Wireless from the inside out

by billso on Monday, 5 February 2007

Yesterday’s New York Times fea­tured an arti­cle by Pro­fes­sor Ran­dall Stross about an way to pro­vide wire­less broad­band Inter­net con­nec­tions using repeaters and mesh networks.

Many of my stu­dents use wire­less routers at home that run one or more vari­eties of WiFi or 802.11 net­work­ing. An indi­vid­ual router placed inside a build­ing can cover an area that is lim­ited by the strength of the router’s radio, the walls of the build­ing, and other factors.

Of course, a wire­less router needs some sort of con­nec­tion to the Inter­net. For most users in Hawaii, they use a land­line con­nec­tion pro­vided by Time Warner Cable’s Road Run­ner cable modems, or Hawai­ian Telcom’s DSL service.

While many users con­nect their cable modem or DSL modem directly to their com­puter, it’s much safer to plug that Inter­net con­nec­tion into an inter­me­di­ate device called a router. The router can pro­vide a fire­wall that lim­its exter­nal access to the com­put­ers con­nected to the router, while the router man­ages and con­trols the com­put­ers’ access to the Inter­net. Home routers can also cre­ate a local area net­work (LAN) that lets users in a house­hold share files and print­ers.
WiMax sys­tems like Clear­wire use cell phone tow­ers to blan­ket a geo­graphic area. This is an outside-in approach, because the sig­nal might not pen­e­trate very far into a build­ing. Clear­wire modems use a direc­tional antenna that pro­vides a good sig­nal as long as the modem is close to an exte­rior window.

Of course, users can con­nect a Clear­wire modem to a WiFi router to imple­ment a wire­less net­work, but Intel has been devel­op­ing chips that will let portable com­put­ers use WiMax sig­nals.
The Times arti­cle dis­cusses how wire­less routers can be tied together in a mesh net­work, so that each router repeats the sig­nals of neigh­bor­ing devices. This allows a mesh net­work to pro­vide recep­tion for a build­ing from the inside-out, and helps elim­i­nate the sig­nal strength issues that wire­less users often encounter in the real world.

As more users pur­chase a repeater device and add it to the net­work, the mesh net­work becomes stronger and more robust.
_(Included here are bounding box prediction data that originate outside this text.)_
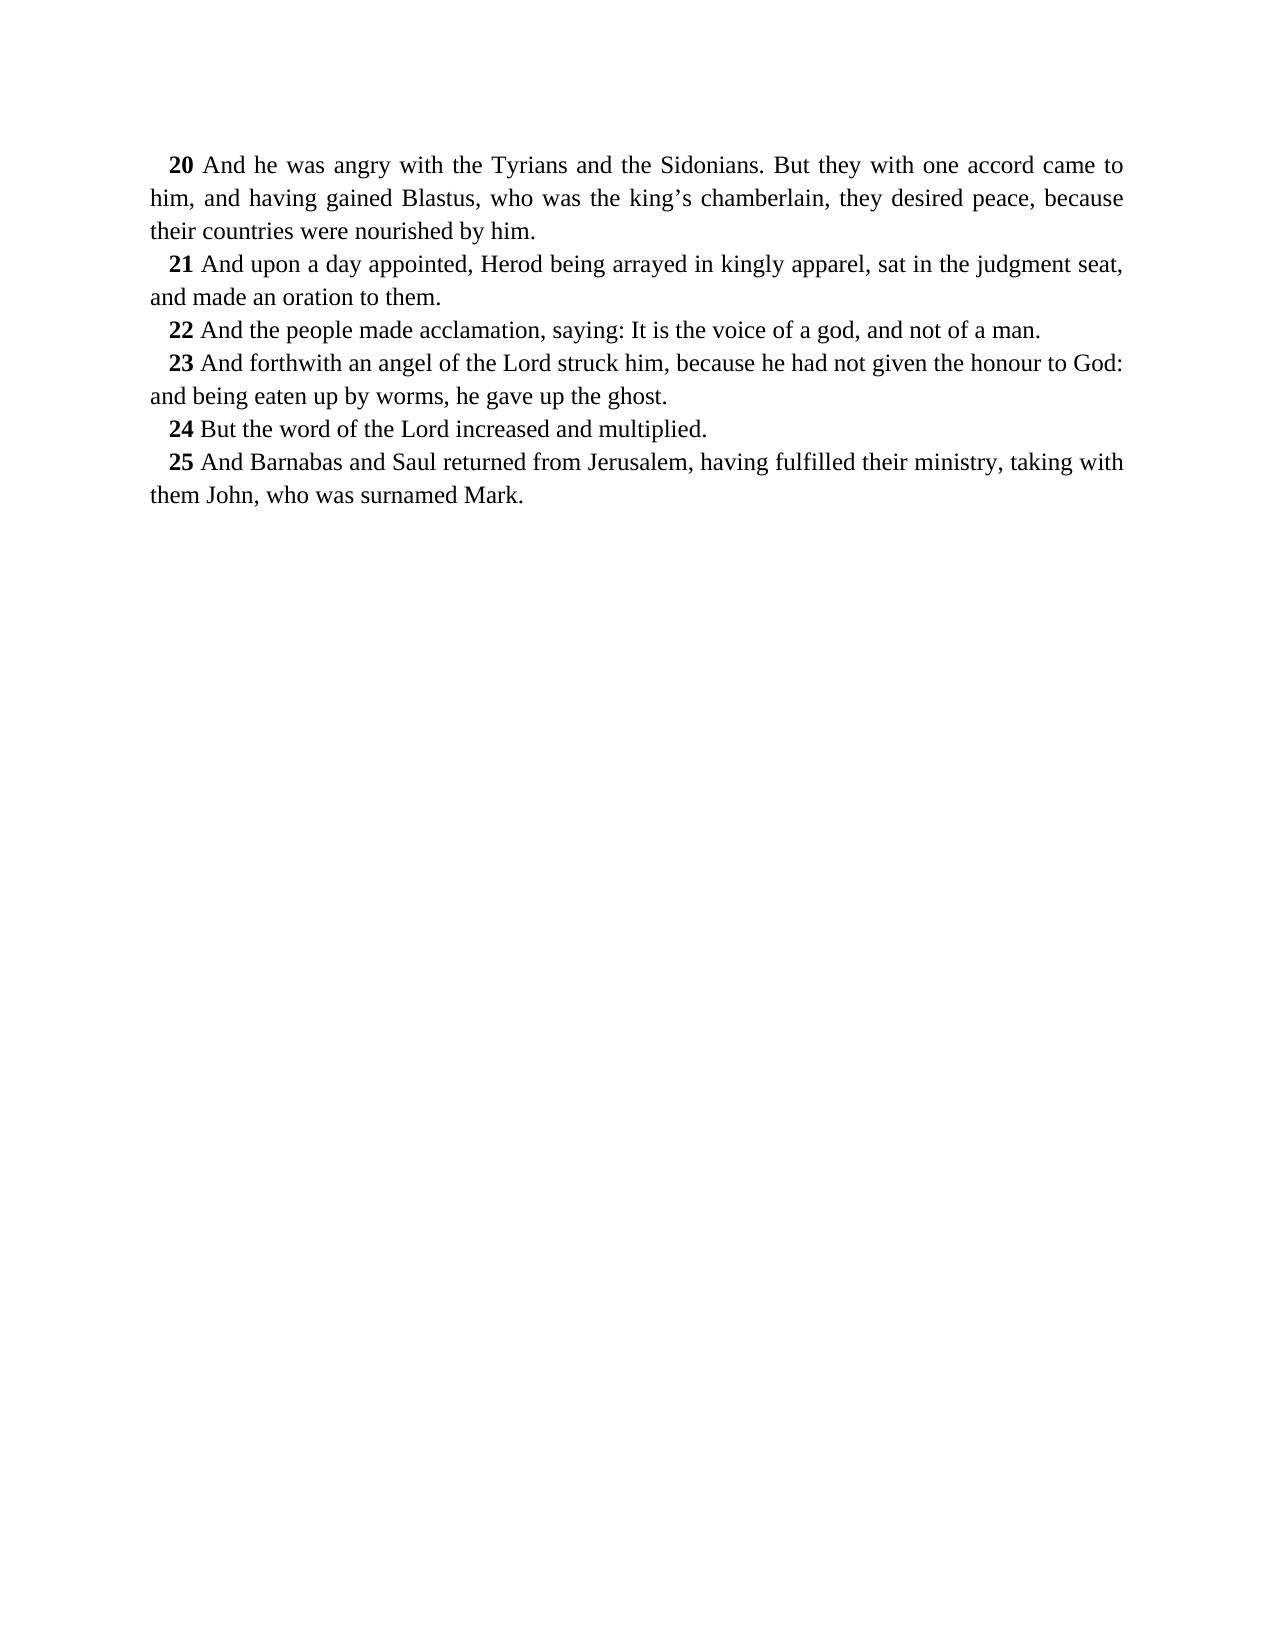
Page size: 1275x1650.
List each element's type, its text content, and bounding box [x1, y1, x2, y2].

text 23 And forthwith an angel of the Lord struck him, because he had not given the honour to God: and being eaten up by worms, he gave up the ghost. [150, 348, 1125, 410]
text 22 And the people made acclamation, saying: It is the voice of a god, and not of a man. [150, 315, 1125, 344]
text 25 And Barnabas and Saul returned from Jerusalem, having fulfilled their ministry, taking with them John, who was surnamed Mark. [150, 447, 1125, 509]
text 24 But the word of the Lord increased and multiplied. [150, 414, 1125, 443]
text 21 And upon a day appointed, Herod being arrayed in kingly apparel, sat in the judgment seat, and made an oration to them. [150, 249, 1125, 311]
text 20 And he was angry with the Tyrians and the Sidonians. But they with one accord came to him, and having gained Blastus, who was the king’s chamberlain, they desired peace, because their countries were nourished by him. [150, 150, 1125, 245]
Mer­aki is field-testing a sys­tem that, in one imple­men­ta­tion in Port­land, Ore­gon, used 400 wire­less routers to share the band­width of 5 DSL con­nec­tions among hun­dreds of apart­ments. This isn’t enough band­width for the ded­i­cated War­craft player, YouTube viewer or a small busi­ness, but it will han­dle users who want to check e-mail or retrieve sim­ple web pages.
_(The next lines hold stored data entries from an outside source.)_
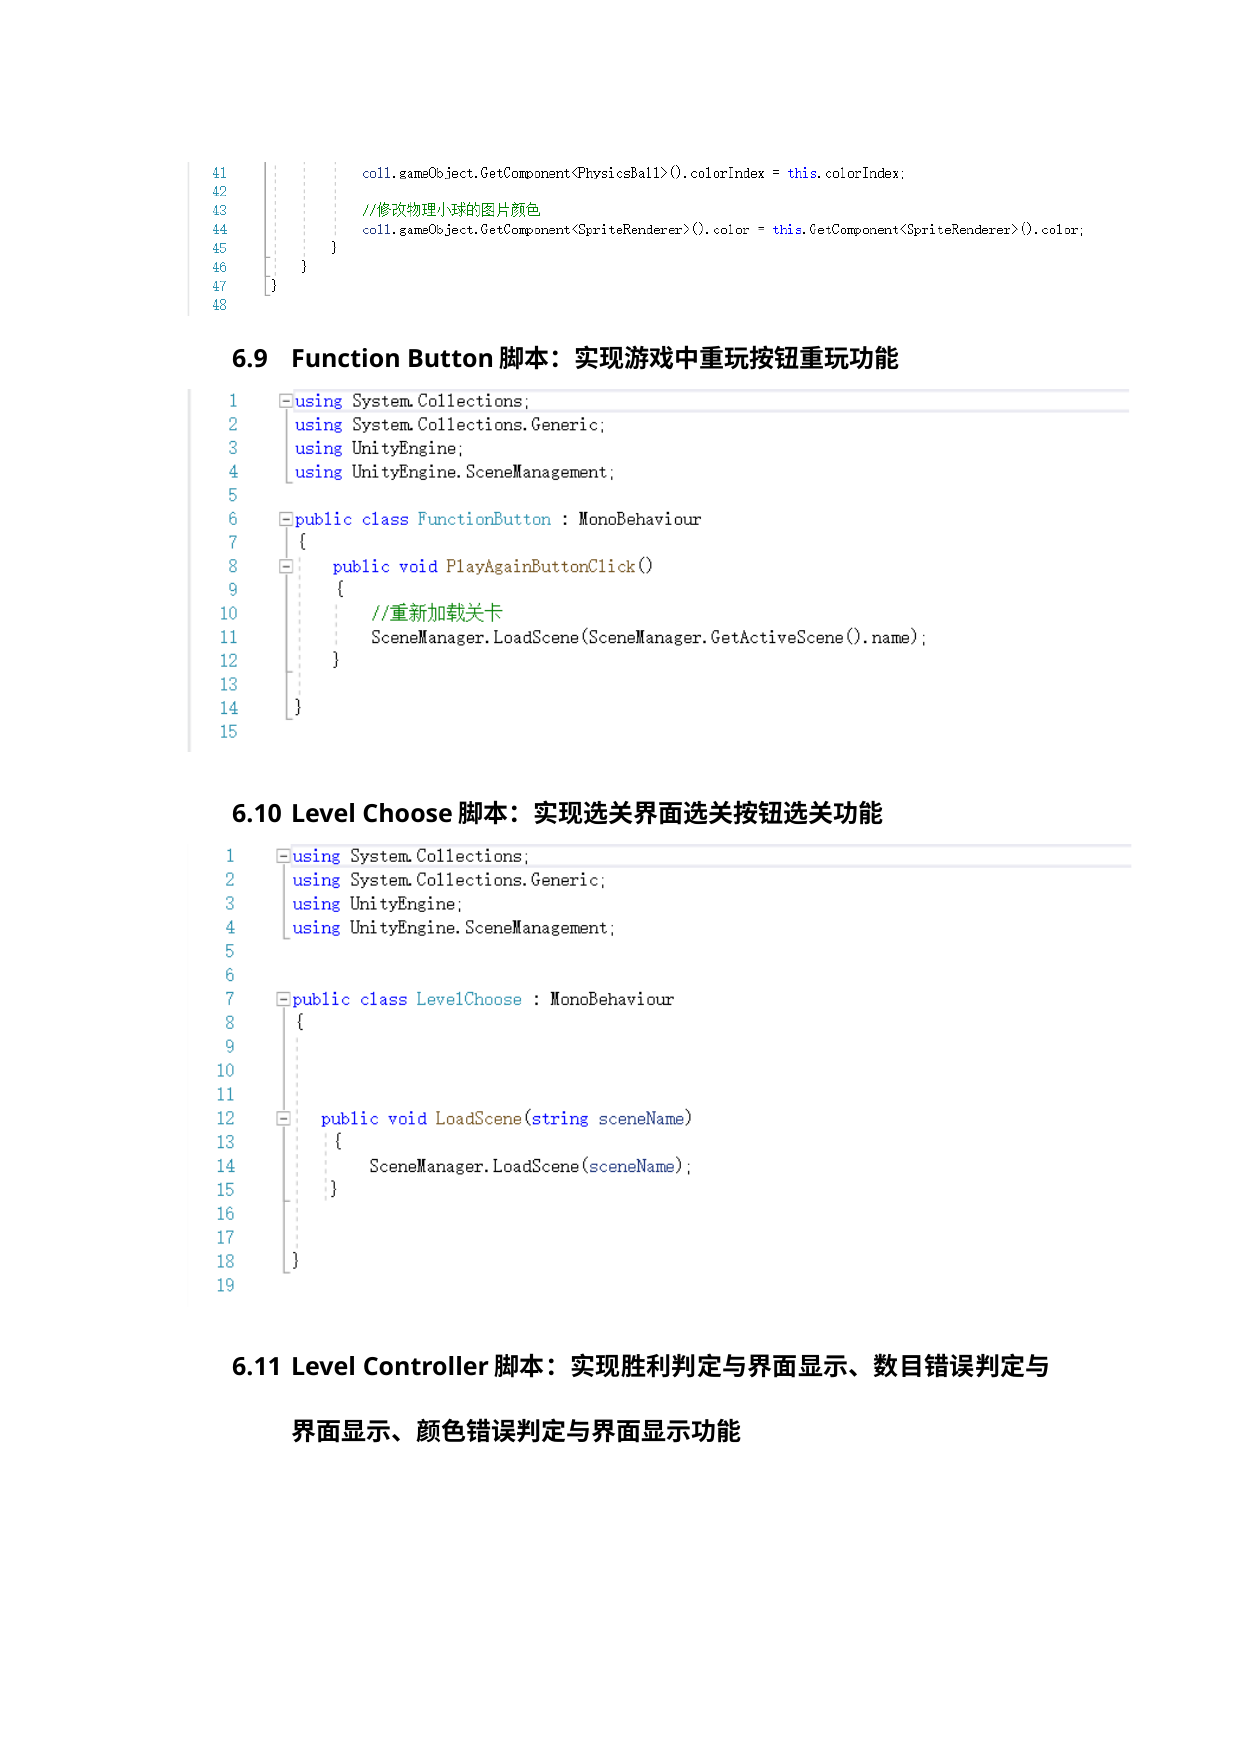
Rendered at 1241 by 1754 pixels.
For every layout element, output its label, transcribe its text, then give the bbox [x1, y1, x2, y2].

picture [187, 389, 1130, 752]
list Level Choose脚本：实现选关界面选关按钮选关功能 [232, 779, 1053, 844]
list Function Button脚本：实现游戏中重玩按钮重玩功能 [232, 324, 1053, 389]
picture [187, 162, 1135, 316]
picture [187, 844, 1132, 1307]
list Level Controller脚本：实现胜利判定与界面显示、数目错误判定与界面显示、颜色错误判定与界面显示功能 [232, 1332, 1053, 1462]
Mer­aki has two ver­sions of its repeater device in devel­ope­ment: an indoor device for US$49, and a ruggedi­zed out­door device for US$99. This cost doesn’t cover the final con­nec­tion to the Inter­net. The ser­vice could be donated, or the cost could be shared among users.

IS 6100 stu­dents should note that this is an inter­est­ing com­bi­na­tion of hard­ware dis­cussed in chap­ters 3 and 6, along with a great exam­ple of how a mesh net­work (p 231 in our IS 6100 text­book) might actu­ally be deployed.

IS 7010 stu­dents should note that the Mer­aki mesh net­work is a dis­rup­tive tech­nol­ogy that over­comes the “last 10 yards” issue dis­cussed in the Times arti­cle. Intel is a major backer of the unap­proved mobile ver­sion of WiMax. Mer­aki devices could use a fixed WiMax con­nec­tion, but they don’t have to, as the test imple­men­ta­tion shows.

Repeater devices would also cut into the sub­scrip­tion base of cable modem and DSL providers. All a repeater does is receive a sig­nal and repeat it at a higher strength to another con­nec­tion. Repeaters are used to pro­vide radio and tele­vi­sion sig­nals to the neigh­bor islands in the state of Hawaii.

The terms of ser­vices for these cable and DSL car­ri­ers usu­ally pro­hibit users from shar­ing their Inter­net con­nec­tion, and this pro­hi­bi­tion might also cover mesh net­works. These car­ri­ers have built their net­work on the assump­tion that indi­vid­ual apart­ments our homes would each pay for a device and a direct Inter­net con­nec­tion to the carrier.

How­ever, tele­com com­pa­nies could use mesh net­works like Meraki’s to pro­vide broad­band cov­er­age through entire build­ings and neigh­bor­hoods with a min­i­mal inves­ti­ment in wiring and infra­struc­ture. DSL uses exist­ing tele­phone wiring, but the sub­scriber must be close enough to receive a good land­line sig­nal. Time Warner Cable uses its own wired repeaters to pro­pogate a sig­nal through­out a build­ing a neigh­bor­hood, but this equip­ment is expen­sive, must be main­tained, and must be located on a build­ing or neighborhood’s cable tele­vi­sion lines.